**What you will do**
Convert the lines of the entries starting at the line containing "Iran) And More." and ending at the line containing "Furthermore, the Automotive" into a JSON list of strings, one string per line, with blank lines omitted.

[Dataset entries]
-----

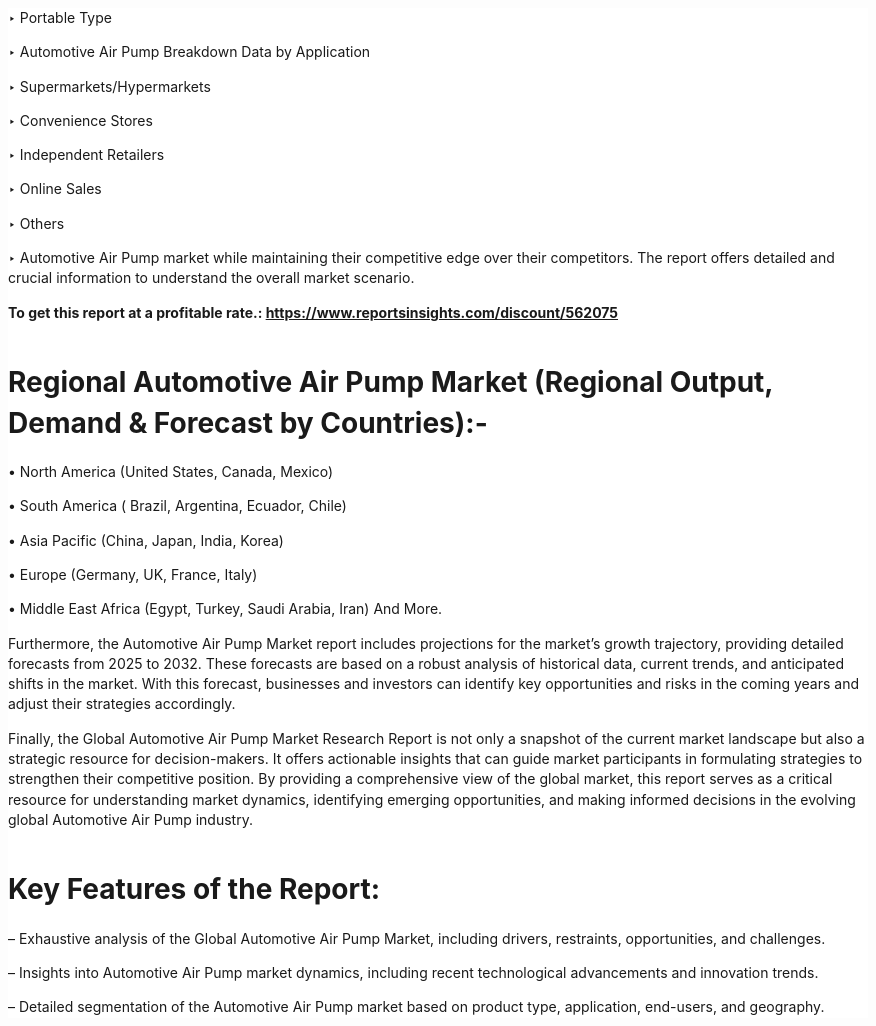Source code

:    ‣ Portable Type

‣ Automotive Air Pump Breakdown Data by Application

   ‣ Supermarkets/Hypermarkets

   ‣ Convenience Stores

   ‣ Independent Retailers

   ‣ Online Sales

   ‣ Others

   ‣ Automotive Air Pump market while maintaining their competitive edge over their competitors. The report offers detailed and crucial information to understand the overall market scenario.

<strong>To get this report at a profitable rate.: <a href=https://www.reportsinsights.com/discount/562075>https://www.reportsinsights.com/discount/562075</a></strong>

# <strong>Regional Automotive Air Pump Market (Regional Output, Demand &amp; Forecast by Countries):-</strong>

• North America (United States, Canada, Mexico)

• South America ( Brazil, Argentina, Ecuador, Chile)

• Asia Pacific (China, Japan, India, Korea)

• Europe (Germany, UK, France, Italy)

• Middle East Africa (Egypt, Turkey, Saudi Arabia, Iran) And More.

Furthermore, the Automotive Air Pump Market report includes projections for the market’s growth trajectory, providing detailed forecasts from 2025 to 2032. These forecasts are based on a robust analysis of historical data, current trends, and anticipated shifts in the market. With this forecast, businesses and investors can identify key opportunities and risks in the coming years and adjust their strategies accordingly.

Finally, the Global Automotive Air Pump Market Research Report is not only a snapshot of the current market landscape but also a strategic resource for decision-makers. It offers actionable insights that can guide market participants in formulating strategies to strengthen their competitive position. By providing a comprehensive view of the global market, this report serves as a critical resource for understanding market dynamics, identifying emerging opportunities, and making informed decisions in the evolving global Automotive Air Pump industry.

# <strong>Key Features of the Report:</strong>

– Exhaustive analysis of the Global Automotive Air Pump Market, including drivers, restraints, opportunities, and challenges.

– Insights into Automotive Air Pump market dynamics, including recent technological advancements and innovation trends.

– Detailed segmentation of the Automotive Air Pump market based on product type, application, end-users, and geography.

-----

**Expected answer**
[
  "• Middle East Africa (Egypt, Turkey, Saudi Arabia, Iran) And More.",
  "Furthermore, the Automotive Air Pump Market report includes projections for the market’s growth trajectory, providing detailed forecasts from 2025 to 2032. These forecasts are based on a robust analysis of historical data, current trends, and anticipated shifts in the market. With this forecast, businesses and investors can identify key opportunities and risks in the coming years and adjust their strategies accordingly."
]